October 19, 2002 at 9:29 am
I have little to no knowledge of SQL and am involved in managing a project. We want to take an Access database, migrate it to SQL and web enable it for our dept (using SQL/ASP/JScript/IIS).
We are currently running in Windows NT4.0 domain model, SQL 2000 on Windows 2000 Server running IIS 5. From everything I read, it sounds like the NT login/password should be adequate enough to grant access to the SQL database. However, our developers have created what they call a "security" database within SQL containing all of our current users, and doing a cross reference against this to decide whether a user has access and what level. If a new user comes onboard, we then have to manually add them to their database; then assign them level of access.
I thought we would be able to pull in a user account and/or global group from our MAIN domain and then assign level of access. I feel like we're heading towards maintaining two separate user databases and don't feel that's necessary.
Looking for insight as to how this is normally handled.

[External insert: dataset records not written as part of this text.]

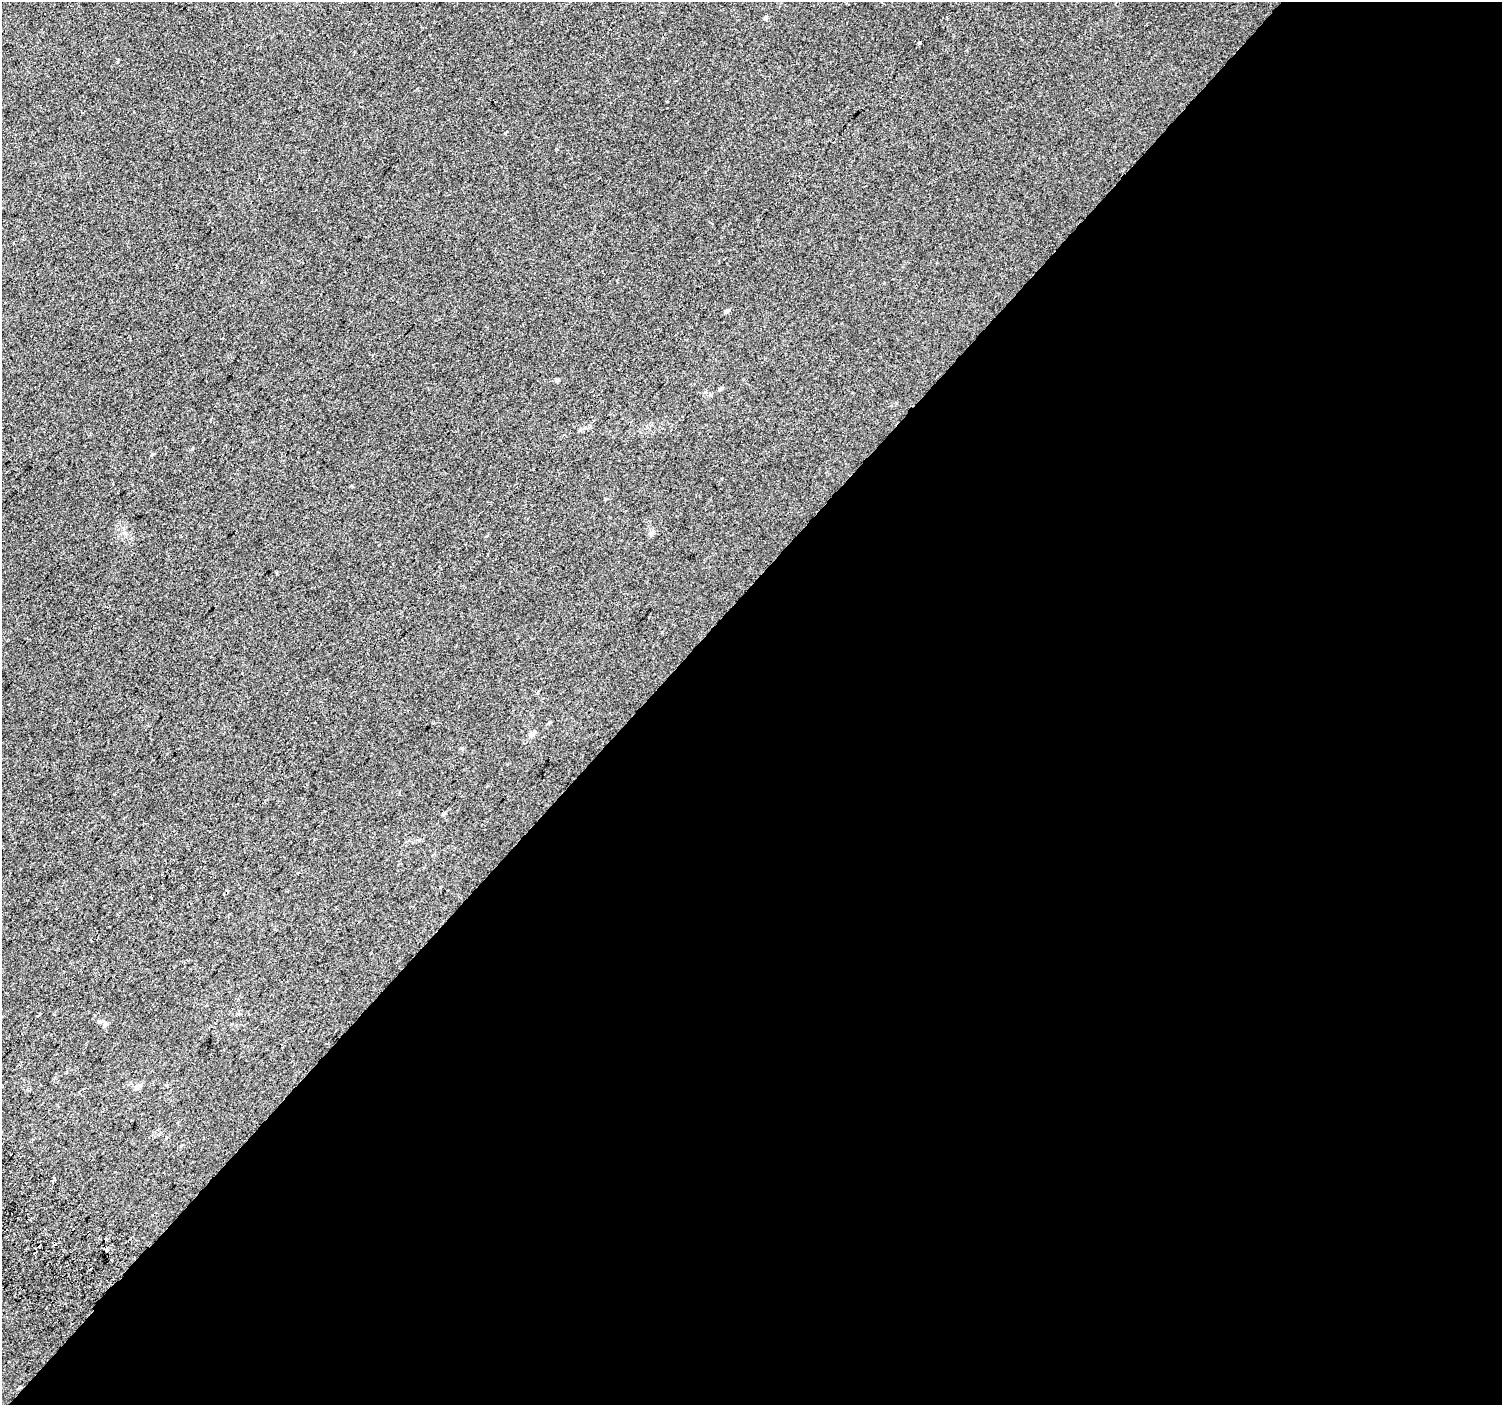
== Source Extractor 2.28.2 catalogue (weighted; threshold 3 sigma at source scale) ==
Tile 12 of 4 x 4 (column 4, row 3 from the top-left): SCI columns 4535-6034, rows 1676-3078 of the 6062 x 6091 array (HDU 1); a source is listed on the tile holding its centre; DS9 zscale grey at full resolution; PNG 1504 x 1407 px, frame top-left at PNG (2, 2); no overlay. Shown black and unused: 57% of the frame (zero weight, under 2 of 3 exposures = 2% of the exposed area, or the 3 px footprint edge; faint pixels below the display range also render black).
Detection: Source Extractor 2.28.2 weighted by HDU 2 'WHT'; one run over the whole footprint, this tile lists its part. Background 0.051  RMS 0.013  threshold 0.0565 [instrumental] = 3 sigma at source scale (4.5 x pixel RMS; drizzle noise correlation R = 1.50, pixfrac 1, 0.0396/0.0396 arcsec/px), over >= 5 px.
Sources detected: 13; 1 cosmic-ray / hot-pixel residue — not listed; the other 12 listed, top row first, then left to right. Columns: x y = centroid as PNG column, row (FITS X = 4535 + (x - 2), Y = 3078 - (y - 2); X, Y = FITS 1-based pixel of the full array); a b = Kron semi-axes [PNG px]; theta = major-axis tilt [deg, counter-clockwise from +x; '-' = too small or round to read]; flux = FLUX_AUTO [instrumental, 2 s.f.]
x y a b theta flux
765 18 5 5 - 2
919 42 3 2 - 3.9
727 311 6 5 - 2.4
720 389 6 4 20 1.9
152 455 5 3 - 1.1
651 533 8 5 90 3.1
549 723 6 4 44 1.4
532 734 10 6 43 4.5
100 1022 6 4 19 1.9
138 1087 9 6 38 4.7
106 1240 3 2 - 1.7
106 1250 4 3 - 33
Overlapping masked pixels (flux is a lower limit): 1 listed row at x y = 106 1250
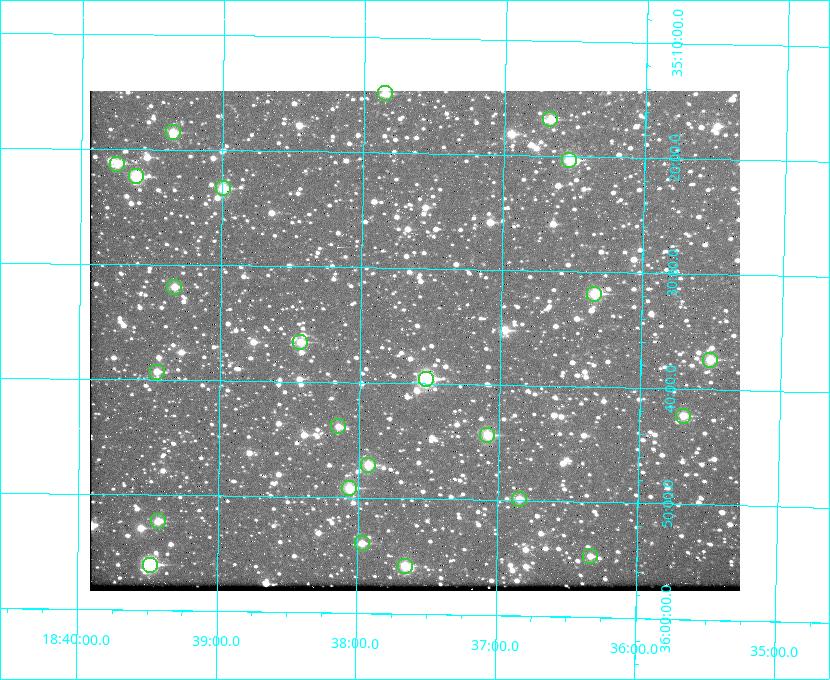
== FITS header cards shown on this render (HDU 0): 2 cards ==
NAXIS1  =                  650 / Width of table row in bytes
NAXIS2  =                  500 / Number of rows in table

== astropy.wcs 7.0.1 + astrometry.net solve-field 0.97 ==
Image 650 x 500 px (HDU 0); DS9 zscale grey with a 90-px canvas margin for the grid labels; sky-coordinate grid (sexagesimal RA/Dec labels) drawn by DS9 from the SOLVED WCS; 24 Tycho-2 reference stars matched to detected sources circled (green)
Header WCS: none
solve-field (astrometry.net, Tycho-2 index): SOLVED blind (the file carries no WCS)
Solved WCS: RA---TAN-SIP/DEC--TAN-SIP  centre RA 18:37:37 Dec +35:36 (279.40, +35.60 deg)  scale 5.21 arcsec/px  FOV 56.5' x 43.4'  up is +179 deg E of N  parity flipped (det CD > 0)
(file carries no celestial WCS; the grid is the blind solution)
Tycho-2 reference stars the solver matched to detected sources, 24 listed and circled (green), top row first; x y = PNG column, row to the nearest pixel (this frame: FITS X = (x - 90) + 1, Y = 500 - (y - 91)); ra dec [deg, ICRS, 3 dp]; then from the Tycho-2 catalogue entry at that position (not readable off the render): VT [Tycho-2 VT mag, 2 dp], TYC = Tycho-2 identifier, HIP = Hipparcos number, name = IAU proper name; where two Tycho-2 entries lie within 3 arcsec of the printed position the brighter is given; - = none
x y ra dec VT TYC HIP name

October 19, 2002 at 11:00 am
Lots of options here. Using just NT authentication to control db access usually isnt good enough, it leaves open the possibility of someone connecting with something besides your app (MS Query for one) and accessing the data. Using app roles can fix that, but brings a different set of issues. Even if you go with a sql login (which I recommend, I have several articles posted discussing it) that's often not granular enough - you end up with one or more tables driving application level security - mgr bees vs worker bees being one case. You can derive that info from AD group membership - which works ok unless you need to grant access outside the domain.